What is being asked: Collect all lines containing the word "PRICING" from the data.

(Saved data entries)
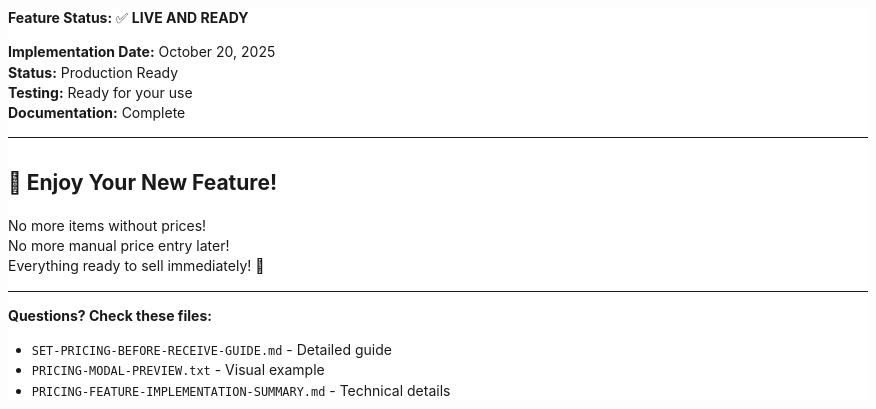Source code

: 
**Feature Status:** ✅ **LIVE AND READY**

**Implementation Date:** October 20, 2025  
**Status:** Production Ready  
**Testing:** Ready for your use  
**Documentation:** Complete

---

## 🎊 Enjoy Your New Feature!

No more items without prices!  
No more manual price entry later!  
Everything ready to sell immediately! 🚀

---

**Questions? Check these files:**
- `SET-PRICING-BEFORE-RECEIVE-GUIDE.md` - Detailed guide
- `PRICING-MODAL-PREVIEW.txt` - Visual example
- `PRICING-FEATURE-IMPLEMENTATION-SUMMARY.md` - Technical details

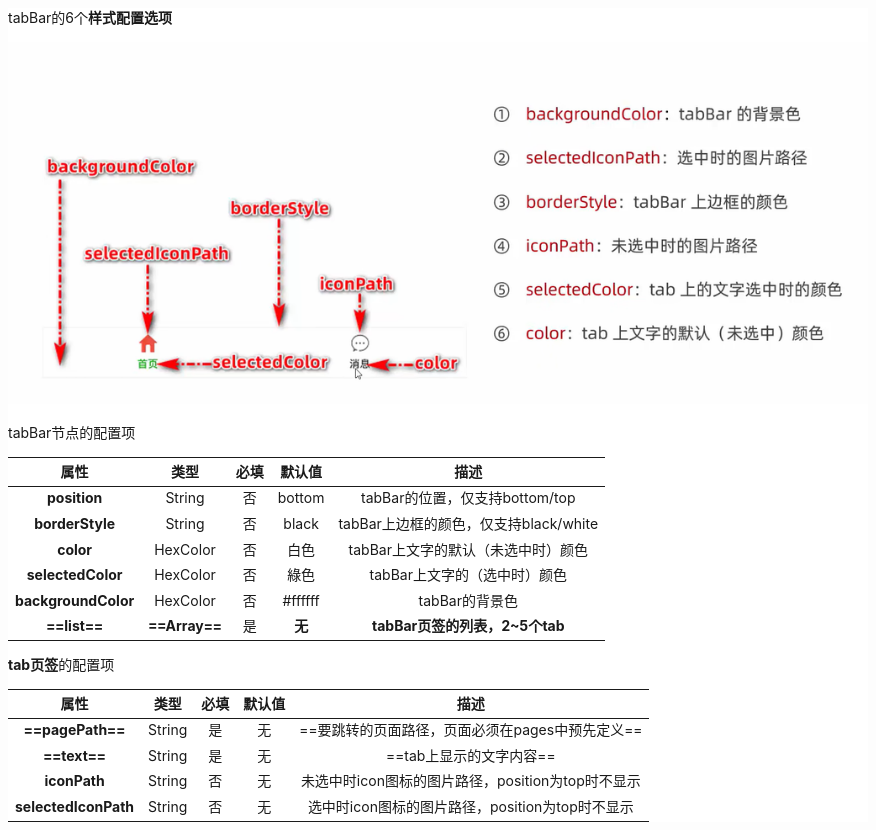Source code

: tabBar的6个**样式配置选项**

![image-20240704172111881](微信小程序.assets/image-20240704172111881.png)

tabBar节点的配置项

|        属性         |     类型      | 必填 | 默认值  |                 描述                  |
| :-----------------: | :-----------: | :--: | :-----: | :-----------------------------------: |
|    **position**     |    String     |  否  | bottom  |    tabBar的位置，仅支持bottom/top     |
|   **borderStyle**   |    String     |  否  |  black  | tabBar上边框的颜色，仅支持black/white |
|      **color**      |   HexColor    |  否  |  白色   |  tabBar上文字的默认（未选中时）颜色   |
|  **selectedColor**  |   HexColor    |  否  |  綠色   |     tabBar上文字的（选中时）颜色      |
| **backgroundColor** |   HexColor    |  否  | #ffffff |            tabBar的背景色             |
|    **==list==**     | **==Array==** |  是  | **无**  |    **tabBar页签的列表，2~5个tab**     |

**tab页签**的配置项

|         属性         |  类型  | 必填 | 默认值 |                       描述                        |
| :------------------: | :----: | :--: | :----: | :-----------------------------------------------: |
|   **==pagePath==**   | String |  是  |   无   |  ==要跳转的页面路径，页面必须在pages中预先定义==  |
|     **==text==**     | String |  是  |   无   |              ==tab上显示的文字内容==              |
|     **iconPath**     | String |  否  |   无   | 未选中时icon图标的图片路径，position为top时不显示 |
| **selectedIconPath** | String |  否  |   无   |  选中时icon图标的图片路径，position为top时不显示  |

Written response:
- `SET-PRICING-BEFORE-RECEIVE-GUIDE.md` - Detailed guide
- `PRICING-MODAL-PREVIEW.txt` - Visual example
- `PRICING-FEATURE-IMPLEMENTATION-SUMMARY.md` - Technical details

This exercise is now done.